“43 Roman Catholic dioceses, schools, social service agencies and other institutions filed lawsuits in 12 federal courts on Monday, challenging the Obama administration’s rule that their employees receive coverage for contraception in their health insurance policies. …All the plaintiffs are being represented pro bono by the law firm Jones Day. “
At first, this seems like solidarity, but note two things: first of all, legal costs aren’t the issue because this is a pro bono case. Second, 43 Roman Catholic institutions isn’t that many.
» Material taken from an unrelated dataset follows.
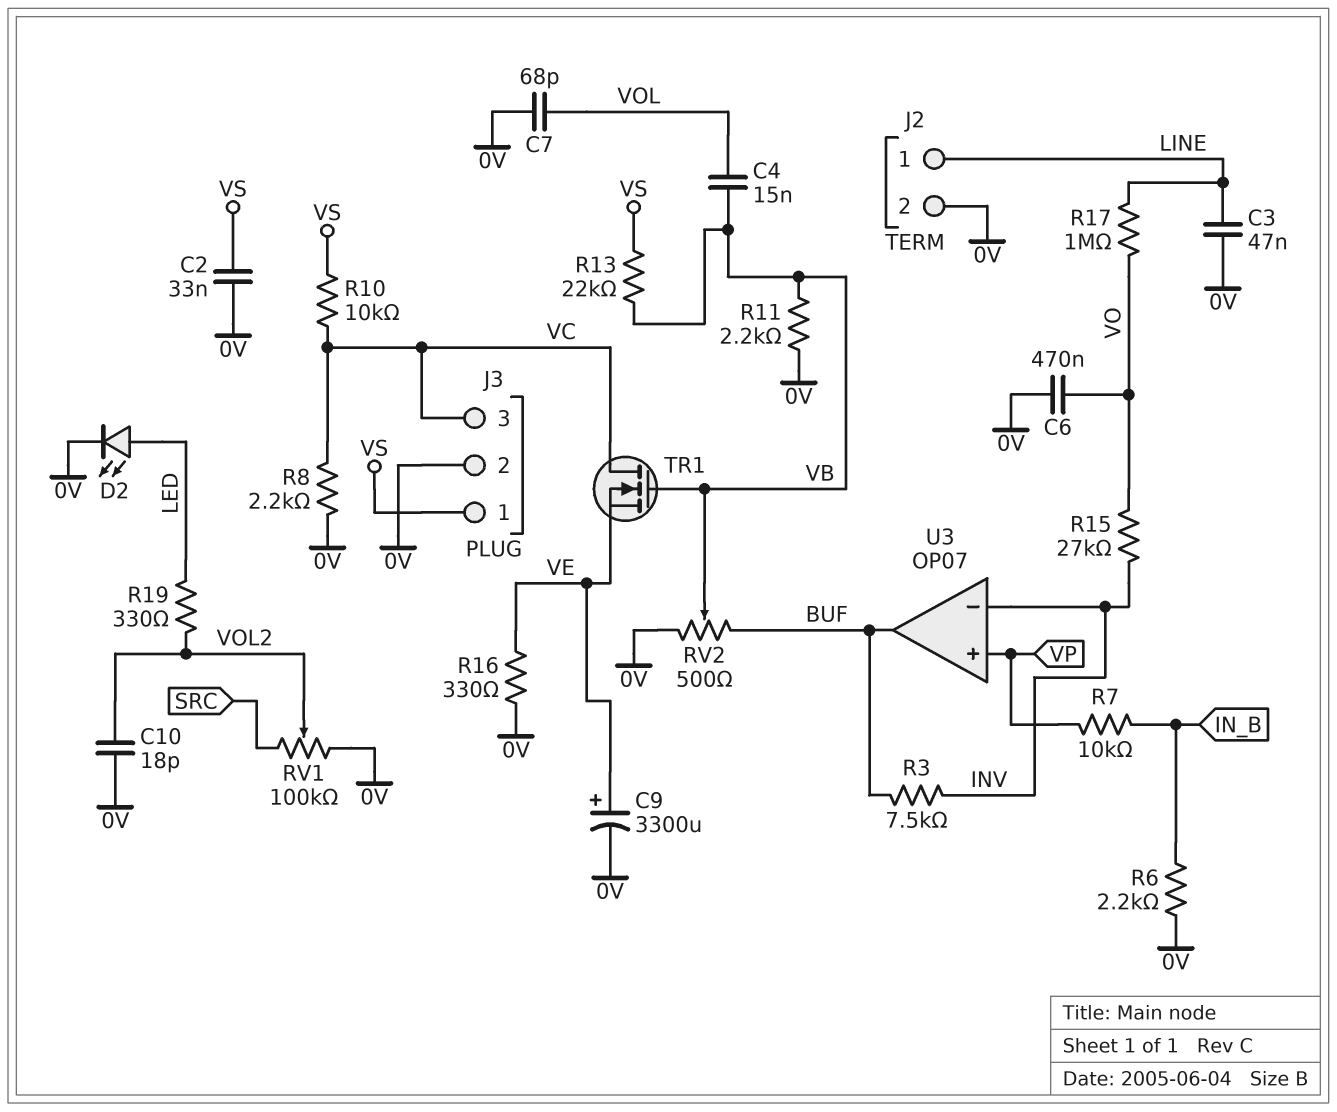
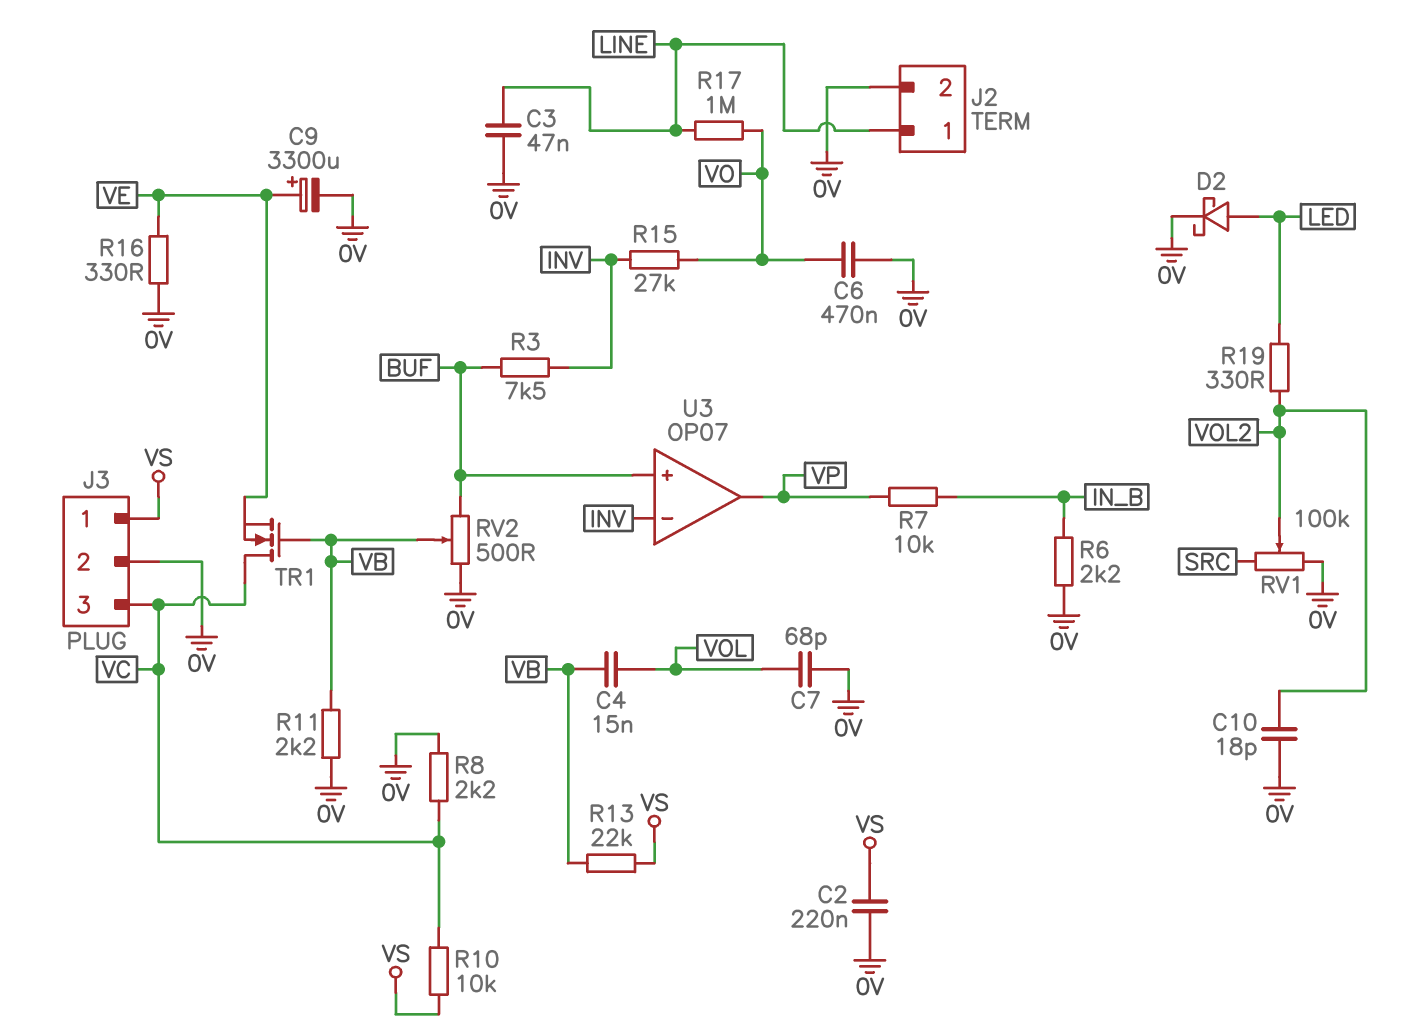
C2: 33nF (0V, VS) -> 220nF (0V, VS)
D2: LED (A LED, K 0V) -> schottky (A LED, K 0V)
U3 pin in+: VP -> BUF
U3 pin out: BUF -> VP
There are 194 dioceses. http://en.wikipedia.org/wiki/List_of_the_Catholic_dioceses_of_the_United_States
There are 251 Catholic colleges that are members of the ACCU http://www.accunet.org/i4a/pages/index.cfm?pageid=3489
There are more than 400 Catholic hospitals in the United States http://wiki.answers.com/Q/Number_of_catholic_hospitals_in_North_America
It would be hard to get a count of “social service agencies and other institutions”, so it’s hard to do an accurate percentage estimate, but any way you slice it this lawsuit has only attracted a minority of the Roman Catholic entities that may be responsible for offering employee health insurance.
What does this mean? I think we might as well start with the obvious: only a relatively small number of even the Catholic “hierarchy” have a problem with this requirement. And judging from the actual use of contraception by Catholics, it would seem like the laity as a whole would be likely not to have a problem with it.
It’s possible that the upper levels of the American hierarchy, seeing their moral authority declining with the pedophilia scandals in diocese after diocese, are looking for some litmus test to rally the troops around. This one isn’t ideal, but maybe it’s the handiest one right now.
The fact that so few bishops (each diocese is headed by a bishop/archbishop) seem to be jumping on board seems to mean that there’s nowhere near universal agreement that this is the place to be making the stand.
At least, that’s what this says to me.